Nous sommes en train de recevoir nos fiches d'impôts et voilà que ce sujet revient dans toutes les discussions : qui paye trop, qui ne paye pas... En réalité, l'impôt que nous payons en France est réparti de façon très injuste d'un point de vue social.

Il est communément dit que les plus pauvres (50 % des foyers environs), ne payent pas d'impôts. En réalité, cela est complètement faux. L'impôt sur le revenu, celui qui fait dire que la moitié des français ne payent rien, n'est qu'une petite partie des impôts que nous payons.

L'impôt sert à alimenter le budget de l'état, dont il représente environ 95%, le reste provenant d'autres recettes.

Le montant des impôts s'élève à près de 300.000.000.000 € (300 milliards d'euros).

Presque la moitié de ce montant provient de la TVA. La TVA est payée par tout le monde, pauvres et riches, sans distinction.

L'impôt sur les revenus représente à peu près un quart de ce montant. Cet impôt n'est payé que par la moitié des foyers.

20 % environs des impôts sont payés par les entreprises (impôt sur les sociétés) et le reste consiste en divers autres taxes et impôts, payés sans conditions de ressources (taxes sur l'alcool, le tabac, l'énergie, l'immobilier, etc.).

A cela, s'ajoutent les taxes sociales, et notamment la CSG, payées par tout le monde

Des économistes ont calculé le poids réel des impôts sur les ménages, par catégories de revenus. Un graphique montre que l'impôt est faiblement progressif jusqu'au niveau des "classes moyennes" et qu'il est ensuite fortement régressif pour les plus riches. Cela veut dire qu'un ménage "très pauvre" paiera environ 40% de ses revenus en impôt et taxes, un ménage de classe "moyenne" y consacrera un peu moins de 50% de ses revenus et un ménage "très riche" paiera un peu plus de 30%. Voir : http://www.revolution-fiscale.fr

C'est ainsi que, même sans payer d'impôts sur le revenu, les foyers les plus pauvres s'appauvrissent plus que les foyers les plus riches à travers le système fiscal.

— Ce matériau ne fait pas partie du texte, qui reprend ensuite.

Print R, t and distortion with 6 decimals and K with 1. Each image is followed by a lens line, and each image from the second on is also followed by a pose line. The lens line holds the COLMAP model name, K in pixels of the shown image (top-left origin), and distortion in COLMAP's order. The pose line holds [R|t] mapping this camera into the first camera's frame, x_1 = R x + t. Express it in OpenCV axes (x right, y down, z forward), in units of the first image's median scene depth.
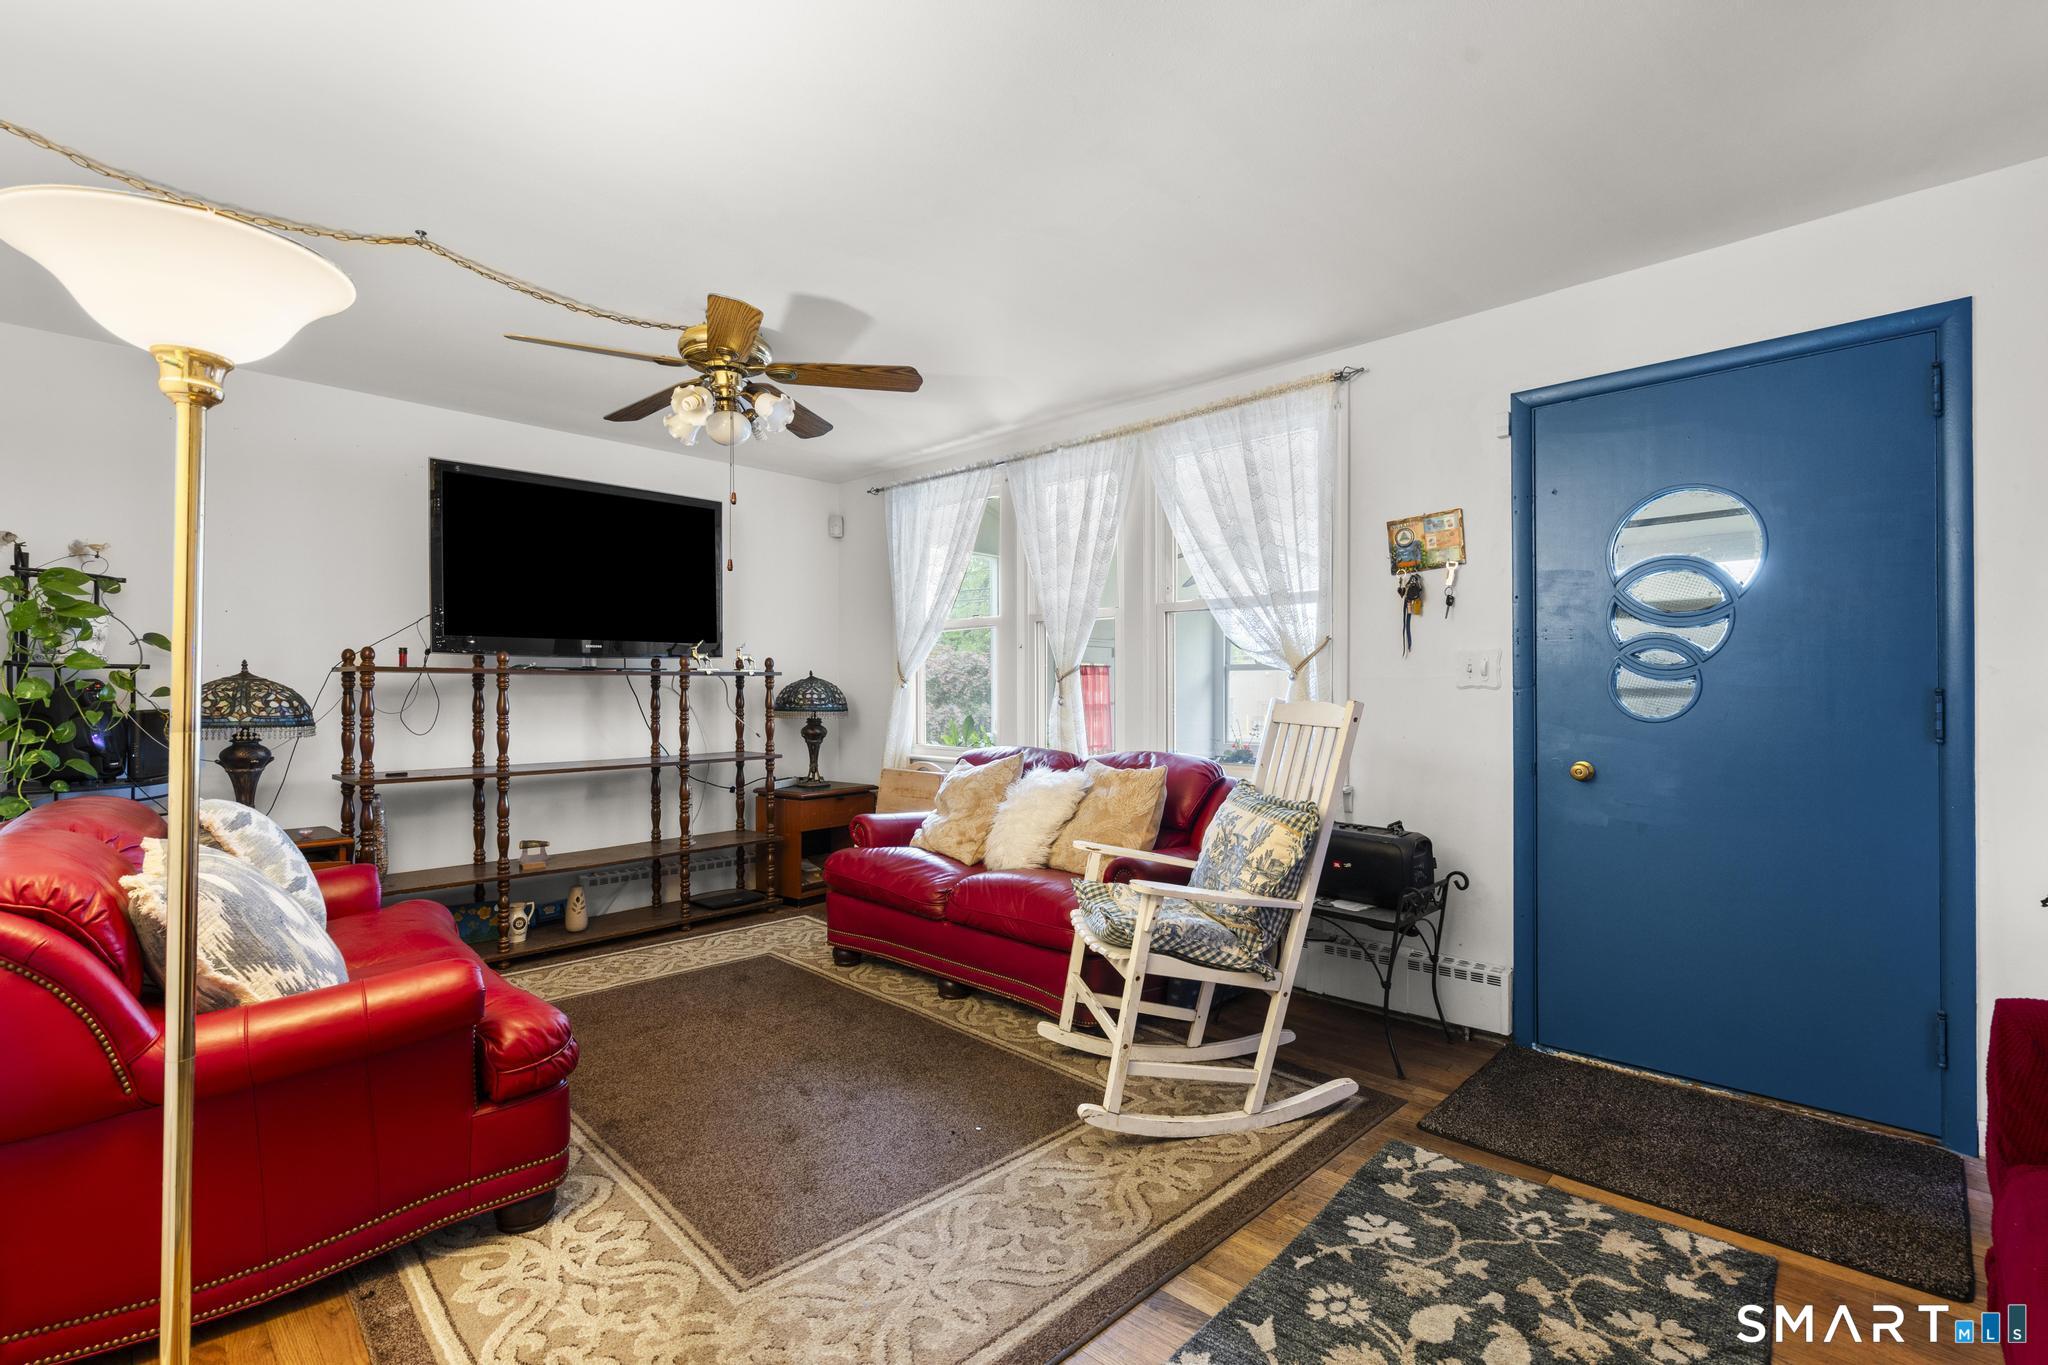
lens RADIAL K [[917.9, 0, 1021.4], [0, 917.9, 685.8], [0, 0, 1]] dist [-0.003266, 0.003825]
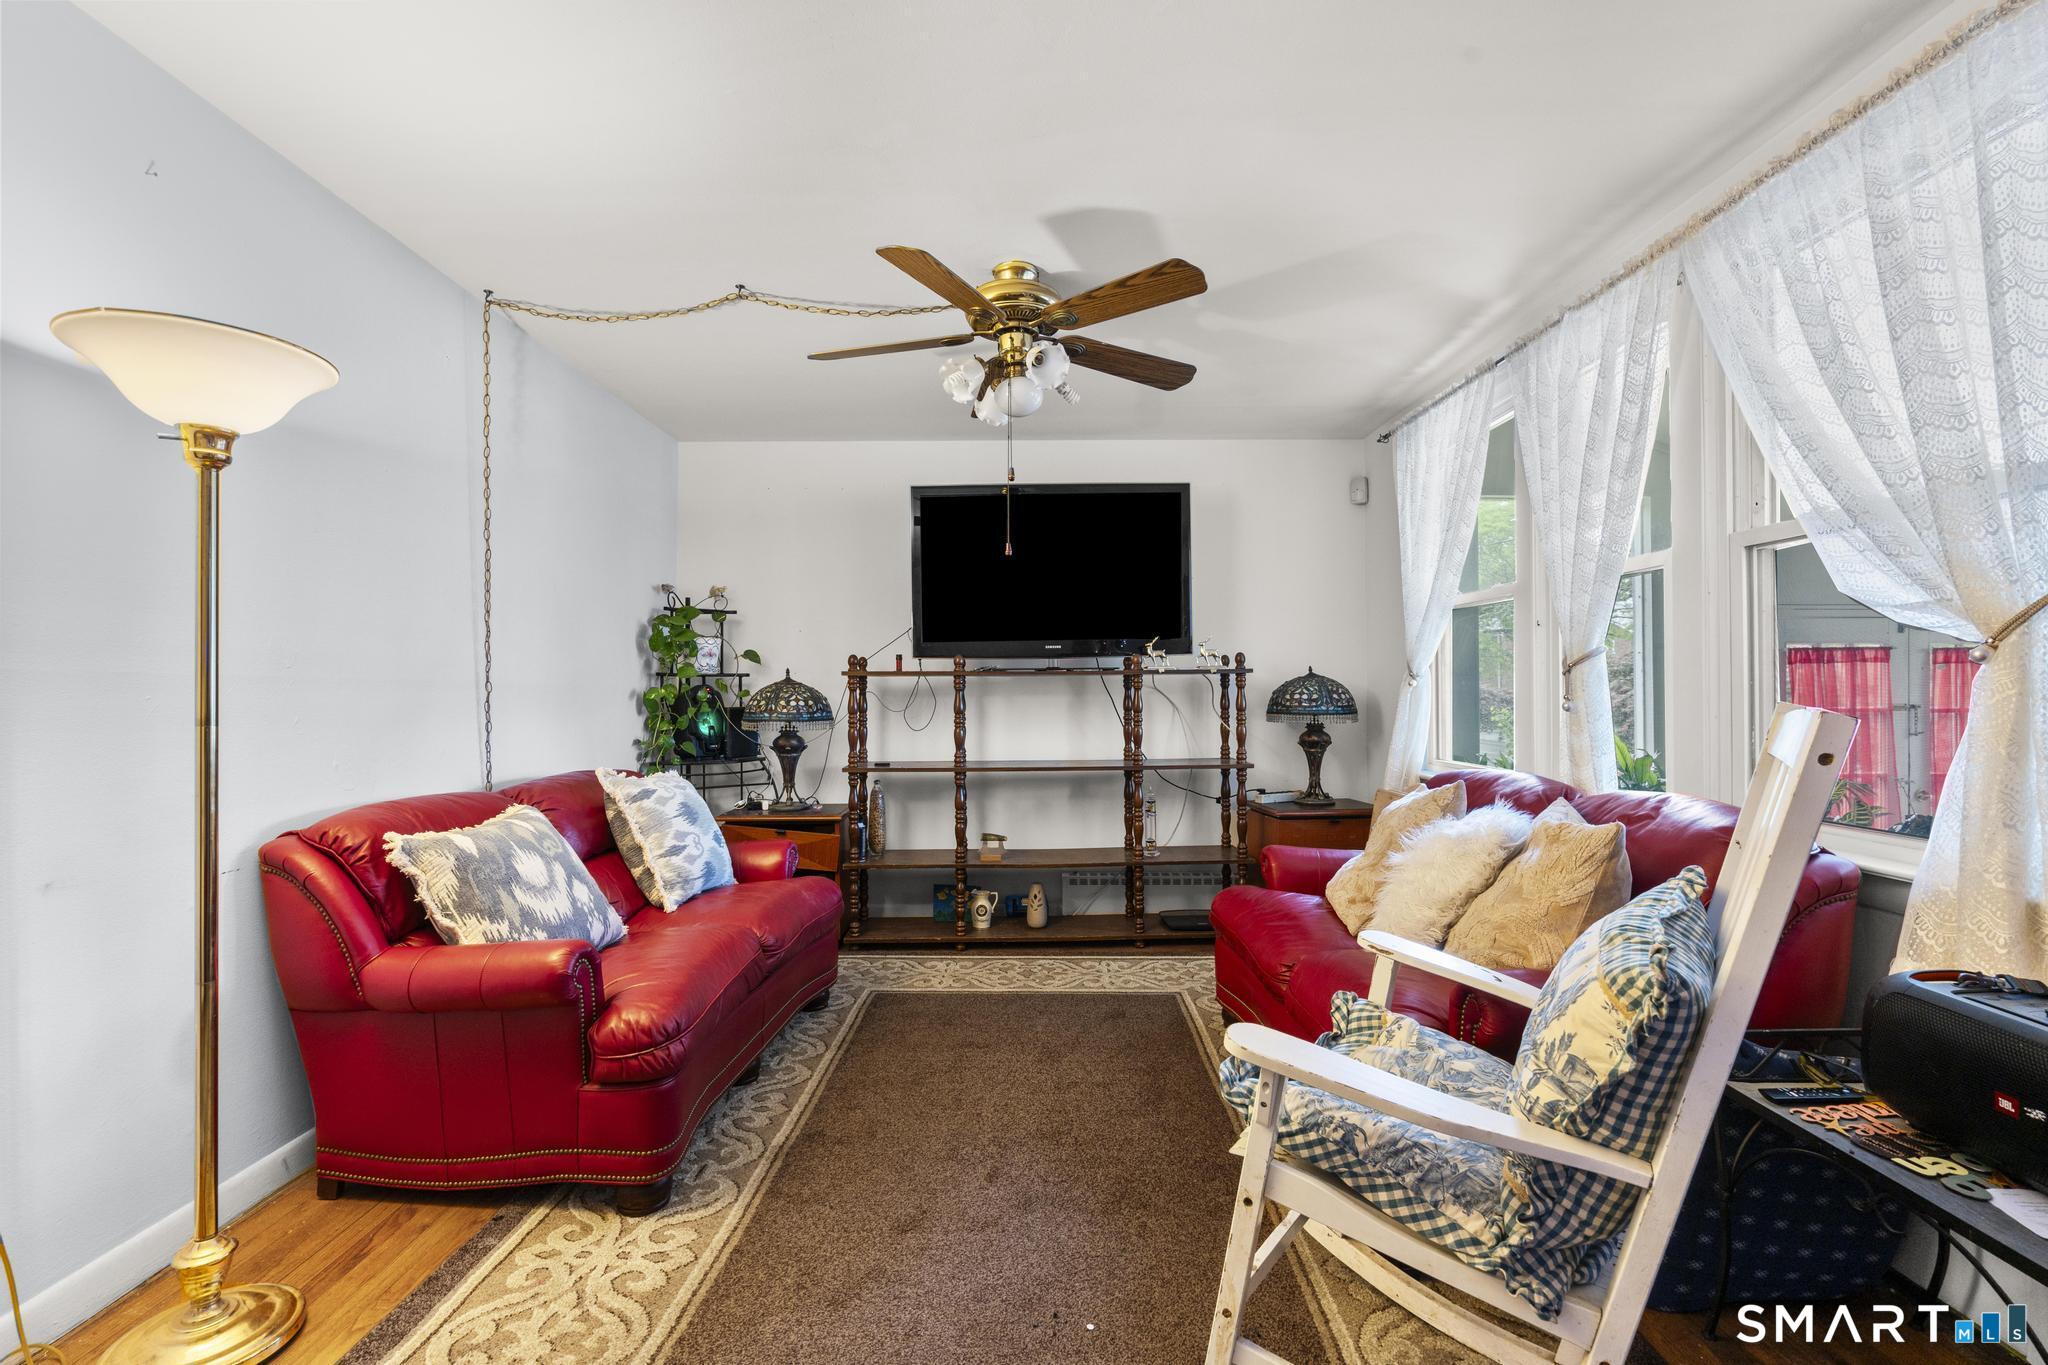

Concrètement, cela veut dire que si on prend le revenu d'un foyer pauvre, qui gagne, par exemple 1.000€ par mois et celui d'un foyer riche, qui en gagne 10.000€ par mois, le riche bénéficie avant l'impôt d'un revenu 10 fois plus élevé que le pauvre. Entre les deux, un foyer moyen gagne 5.000€ par mois. Le riche a donc 2 fois plus d'argent que le moyen, avant impôt.

Après impôt, le foyer pauvre aura 600 € (1000 - 400€ d'impôts)
Après impôt, le foyer riche aura 7.000 € (10.000 - 3.000€ d'impôts)
Après impôt, le foyer moyen aura 2.500 € (5.000 - 2.500€ d'impôts)

Le riche aura donc presque 12 fois plus d'argent disponible que le pauvre (au lieu de 10 fois plus avant impôts) et presque 3 fois plus que le foyer moyen (au lieu de 2 fois plus avant impôts).

L'impôt français est donc bien dégressif et non pas progressif.

L'impôt moyen en France est de 47 %. S'il était partagé équitablement entre tous, le foyer pauvre aurait, après impôt, 530 €, le foyer riche aurait 5.300 € et le foyer moyen aurait 2.650 €. Les écarts entre les uns et les autres seraient exactement les mêmes avant et après impôts. Ce serait une fiscalité neutre.

Une fiscalité progressive ferait diminuer les écarts entre foyers après impôts, en prélevant par exemple 50 % du revenu du foyer riche, 40 € du moyen et 30 % du pauvre. Après impôts, ils auraient respectivement 5.000 €, 3.000 € et 700 €. L'écart entre le foyer riche et le pauvre serait passé de 10 fois plus à 7 fois plus environs. L'écart entre le foyer moyen et le pauvre serait passé de 5 fois plus à 4 fois plus environs.